__WRITTEN PROBLEM__
Reproduce the material below verbatim, starting at the line that contains "family: Gentianaceae" and ending with its final line.
------------------------------------
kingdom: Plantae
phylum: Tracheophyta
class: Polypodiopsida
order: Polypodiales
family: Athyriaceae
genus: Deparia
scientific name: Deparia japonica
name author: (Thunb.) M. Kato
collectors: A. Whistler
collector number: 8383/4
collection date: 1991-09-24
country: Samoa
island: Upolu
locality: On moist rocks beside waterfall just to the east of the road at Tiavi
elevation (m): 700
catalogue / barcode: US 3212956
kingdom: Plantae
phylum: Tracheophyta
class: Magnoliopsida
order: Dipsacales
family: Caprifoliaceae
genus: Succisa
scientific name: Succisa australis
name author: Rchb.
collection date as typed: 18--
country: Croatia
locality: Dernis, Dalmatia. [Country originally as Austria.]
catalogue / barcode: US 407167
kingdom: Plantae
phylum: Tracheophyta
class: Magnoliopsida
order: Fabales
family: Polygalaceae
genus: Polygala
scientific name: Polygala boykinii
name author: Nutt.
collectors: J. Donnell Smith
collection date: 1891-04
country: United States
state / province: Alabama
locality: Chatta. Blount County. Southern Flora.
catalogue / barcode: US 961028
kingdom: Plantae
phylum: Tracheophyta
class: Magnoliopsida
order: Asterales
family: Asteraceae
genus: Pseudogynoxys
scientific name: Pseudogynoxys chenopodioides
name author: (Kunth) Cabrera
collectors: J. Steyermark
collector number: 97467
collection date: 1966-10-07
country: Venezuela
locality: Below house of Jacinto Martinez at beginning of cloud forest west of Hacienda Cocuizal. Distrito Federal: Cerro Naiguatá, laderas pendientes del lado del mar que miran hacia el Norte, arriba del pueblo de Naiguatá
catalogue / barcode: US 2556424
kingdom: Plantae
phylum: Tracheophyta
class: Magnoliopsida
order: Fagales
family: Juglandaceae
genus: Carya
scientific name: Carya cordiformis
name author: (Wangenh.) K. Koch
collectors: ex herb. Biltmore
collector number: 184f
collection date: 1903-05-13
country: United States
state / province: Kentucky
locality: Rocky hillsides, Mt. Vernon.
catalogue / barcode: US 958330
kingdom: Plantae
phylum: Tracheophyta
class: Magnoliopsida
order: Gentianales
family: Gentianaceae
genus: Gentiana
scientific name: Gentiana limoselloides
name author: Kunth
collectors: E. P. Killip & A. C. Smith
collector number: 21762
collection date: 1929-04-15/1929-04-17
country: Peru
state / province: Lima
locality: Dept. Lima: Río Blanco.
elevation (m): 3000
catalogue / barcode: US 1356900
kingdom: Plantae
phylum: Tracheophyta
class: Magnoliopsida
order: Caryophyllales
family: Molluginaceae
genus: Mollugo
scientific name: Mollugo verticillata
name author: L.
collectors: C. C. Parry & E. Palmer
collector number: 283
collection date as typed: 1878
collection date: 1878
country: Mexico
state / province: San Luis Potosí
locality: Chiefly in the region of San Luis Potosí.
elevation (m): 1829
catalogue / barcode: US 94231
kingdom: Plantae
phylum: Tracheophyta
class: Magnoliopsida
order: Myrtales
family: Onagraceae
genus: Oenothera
------------------------------------
__THE OUTPUT__
family: Gentianaceae
genus: Gentiana
scientific name: Gentiana limoselloides
name author: Kunth
collectors: E. P. Killip & A. C. Smith
collector number: 21762
collection date: 1929-04-15/1929-04-17
country: Peru
state / province: Lima
locality: Dept. Lima: Río Blanco.
elevation (m): 3000
catalogue / barcode: US 1356900
kingdom: Plantae
phylum: Tracheophyta
class: Magnoliopsida
order: Caryophyllales
family: Molluginaceae
genus: Mollugo
scientific name: Mollugo verticillata
name author: L.
collectors: C. C. Parry & E. Palmer
collector number: 283
collection date as typed: 1878
collection date: 1878
country: Mexico
state / province: San Luis Potosí
locality: Chiefly in the region of San Luis Potosí.
elevation (m): 1829
catalogue / barcode: US 94231
kingdom: Plantae
phylum: Tracheophyta
class: Magnoliopsida
order: Myrtales
family: Onagraceae
genus: Oenothera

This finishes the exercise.